一昨年閉店してしまった『ラ ブラスリー』というフランス料理店が帝国ホテルの地下にありまして、そこで実際に村上先生の考案された料理などを食べさせていただいたのですが、料理を運んでくださった方に「今度、村上先生を演じさせていただくことになりました」と伝えたら、お店で働いていた方々が皆喜んで、次々と村上先生に関係のある資料などを持ってきてくださいました。
働いている方々がどれほど村上先生を愛しているのか目の当たりにして、「下手なことをしたら帝国ホテル出禁になるな」と身が引き締まる思いがしました。
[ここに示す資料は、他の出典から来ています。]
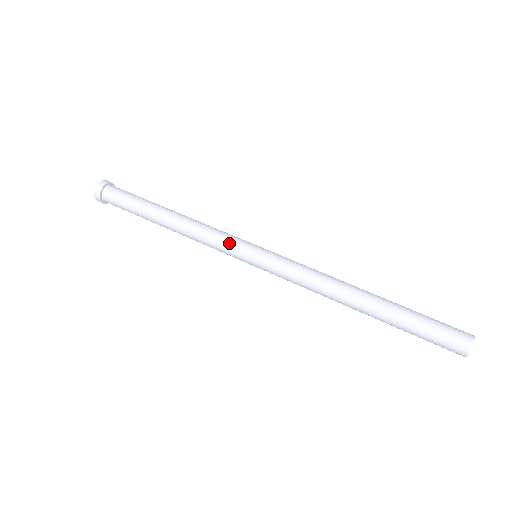
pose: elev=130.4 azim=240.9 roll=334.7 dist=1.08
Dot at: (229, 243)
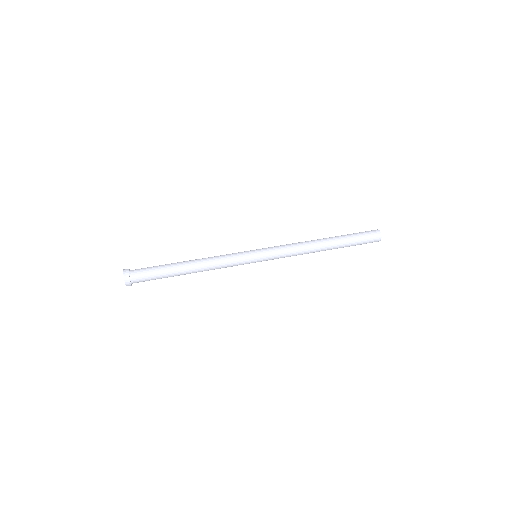
Dot at: (240, 262)
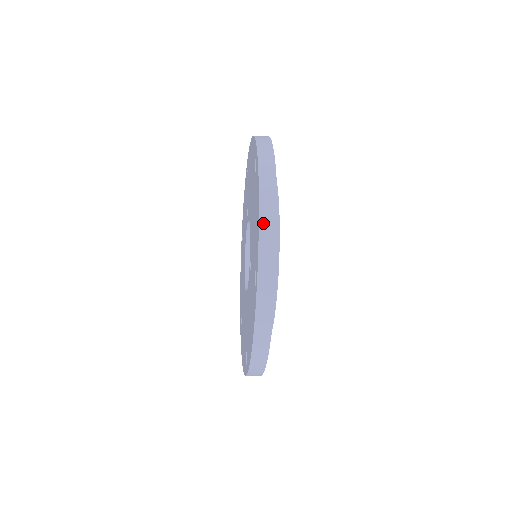
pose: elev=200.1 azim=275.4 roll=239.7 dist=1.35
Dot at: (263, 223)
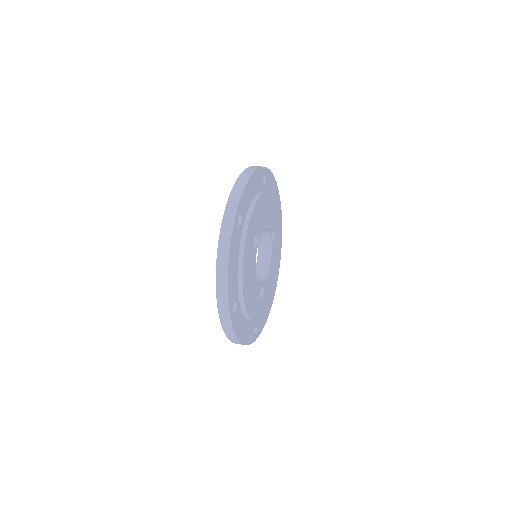
Dot at: occluded
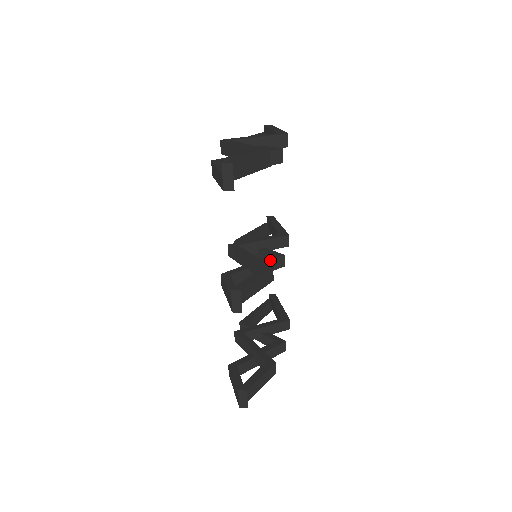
さらに、厨房に入れていただいて、どのように皆さんがお仕事をされているのか観察する機会をいただき、村上先生の仕事の仕方や性格的な特徴など数多くのエピソードも教えていただきました。その時に、村上先生と一緒に長いことお仕事をされたシェフの方が、村上先生がお使いになっていた牛刀を貸してくださったのです。翌日からそれを使ってひたすら調理の練習をしました。
タイムトリップして過去に戻れるとしたら村上信夫先生の役を終えた後に戻りたいですね。あの5カ月間は本当に大変で、とにかく毎日料理をして、料理のことばかり考えていました。途中で体調を崩して入院した期間があったのですが、病室の中でも調理訓練を止められず、お見舞いに来てくださった方々が「この病室は玉ねぎの匂いがする」と驚いていました。
そうやってずっと役になりきるためにリサーチや模倣を繰り返していると、自分なりの解釈ではありますが、役のことが分かってくるんですよ。